* TASK: What you return must be every line below that includes the word "может".

* DATA TO EXAMINE:
○ ○ ○

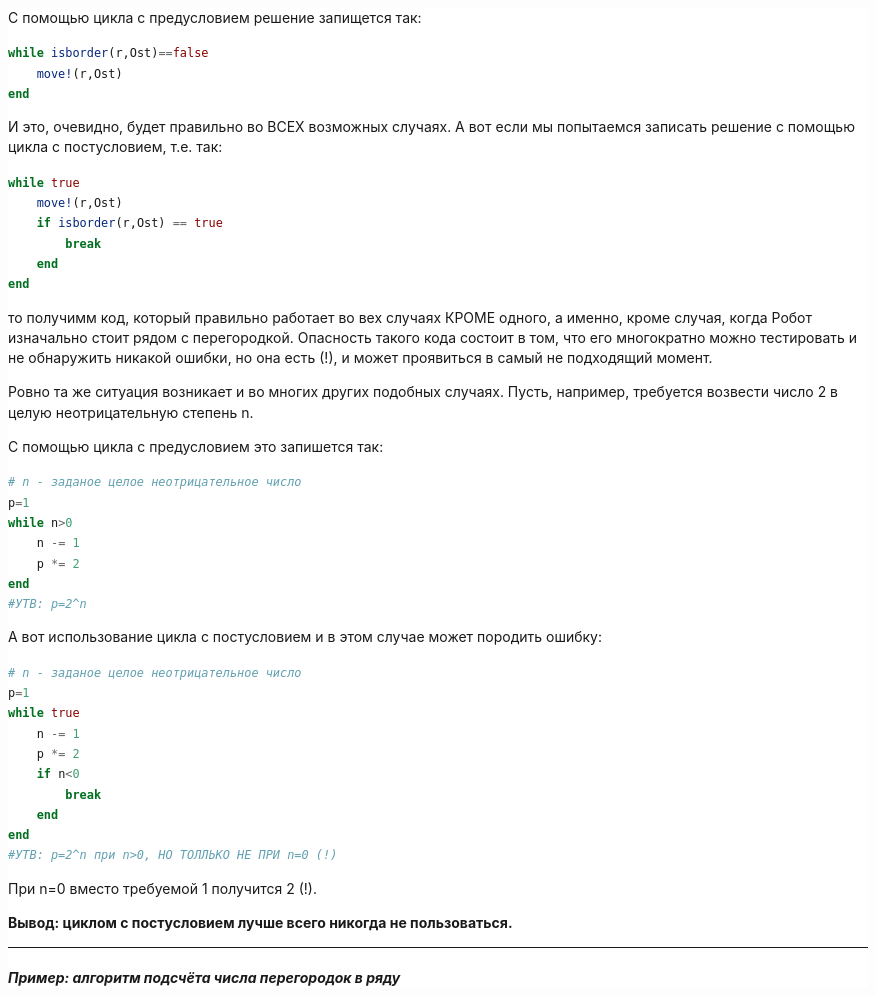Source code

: С помощью цикла с предусловием решение запищется так:
```julia
while isborder(r,Ost)==false
    move!(r,Ost)
end
```
И это, очевидно, будет правильно во ВСЕХ возможных случаях.
А вот если мы попытаемся записать решение с помощью цикла с постусловием, т.е. так:
```julia
while true
    move!(r,Ost)
    if isborder(r,Ost) == true
        break
    end
end
```
то получимм код, который правильно работает во вех случаях КРОМЕ одного, а именно, кроме случая, когда Робот изначально стоит рядом с перегородкой.
Опасность такого кода состоит в том, что его многократно можно тестировать и не обнаружить никакой ошибки, но она есть (!), и может проявиться в самый не подходящий момент.

Ровно та же ситуация возникает и во многих других подобных случаях. Пусть, например, требуется возвести число 2 в целую неотрицательную степень n.

С помощью цикла с предусловием это запишется так:
```julia
# n - заданое целое неотрицательное число
p=1
while n>0
    n -= 1
    p *= 2
end
#УТВ: p=2^n
```

А вот использование цикла с постусловием и в этом случае может породить ошибку:
```julia
# n - заданое целое неотрицательное число
p=1
while true
    n -= 1
    p *= 2
    if n<0
        break
    end
end
#УТВ: p=2^n при n>0, НО ТОЛЛЬКО НЕ ПРИ n=0 (!)
```
При n=0 вместо требуемой 1 получится 2 (!).

**Вывод: циклом с постусловием лучше всего никогда не пользоваться.**

--------------------

##### **Пример: алгоритм подсчёта числа перегородок в ряду**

○ ○ ○

* YOUR RESPONSE:
Опасность такого кода состоит в том, что его многократно можно тестировать и не обнаружить никакой ошибки, но она есть (!), и может проявиться в самый не подходящий момент.
А вот использование цикла с постусловием и в этом случае может породить ошибку:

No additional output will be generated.